Instrucciones:
1. Indica si cada afirmación coincide con el fragmento sobre Lucia Berlin y responde sí o no, citando textualmente las palabras del fragmento que lo deciden: (a) Facundo Ruiz firma la tercera entrega de "América en su literatura fantasma"; (b) Lucia Berlin publicó una novela; (c) la escritura de Lucia Berlin se basó en conversaciones, cartas y viajes.
2. Reescribe los registros desde su comienzo hasta la línea que contiene "Trendyol Muhteşem Lig’in", esta incluida, sustituyendo "Бутырская" por "Беговая" y sin cambiar nada más.

#### Fragmento

América en su literatura fantasma.

Al principio fue la novela: en el caso de Lucia Berlin, una novela hipotética que se adivina entre los cuentos que sí publicó. En la tercera entrega de “América en su literatura fantasma”, Facundo Ruiz avanza sobre una escritura, la de Lucia Berlin, que se cimentó en conversaciones, cartas y viajes por países en ebullición; una escritura que, entre el asesinato de Moctezuma y la Revolución cubana, encuentra combustible en su “optimismo empedernido”.

########
#### Datos proporcionados

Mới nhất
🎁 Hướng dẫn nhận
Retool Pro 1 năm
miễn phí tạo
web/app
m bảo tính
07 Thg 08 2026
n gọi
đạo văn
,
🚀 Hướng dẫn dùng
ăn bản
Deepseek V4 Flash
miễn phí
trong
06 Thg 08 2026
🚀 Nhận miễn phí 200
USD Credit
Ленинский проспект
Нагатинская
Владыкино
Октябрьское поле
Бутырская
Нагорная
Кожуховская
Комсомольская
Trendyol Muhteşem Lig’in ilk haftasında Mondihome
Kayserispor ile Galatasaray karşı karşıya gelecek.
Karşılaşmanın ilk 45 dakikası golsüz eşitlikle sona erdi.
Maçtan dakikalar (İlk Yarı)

########

Respuestas:
1.
(a) Sí: "En la tercera entrega de “América en su literatura fantasma”, Facundo Ruiz avanza sobre una escritura".
(b) No: "una novela hipotética que se adivina entre los cuentos que sí publicó".
(c) Sí: "se cimentó en conversaciones, cartas y viajes por países en ebullición".

2.
Mới nhất
🎁 Hướng dẫn nhận
Retool Pro 1 năm
miễn phí tạo
web/app
m bảo tính
07 Thg 08 2026
n gọi
đạo văn
,
🚀 Hướng dẫn dùng
ăn bản
Deepseek V4 Flash
miễn phí
trong
06 Thg 08 2026
🚀 Nhận miễn phí 200
USD Credit
Ленинский проспект
Нагатинская
Владыкино
Октябрьское поле
Беговая
Нагорная
Кожуховская
Комсомольская
Trendyol Muhteşem Lig’in ilk haftasında Mondihome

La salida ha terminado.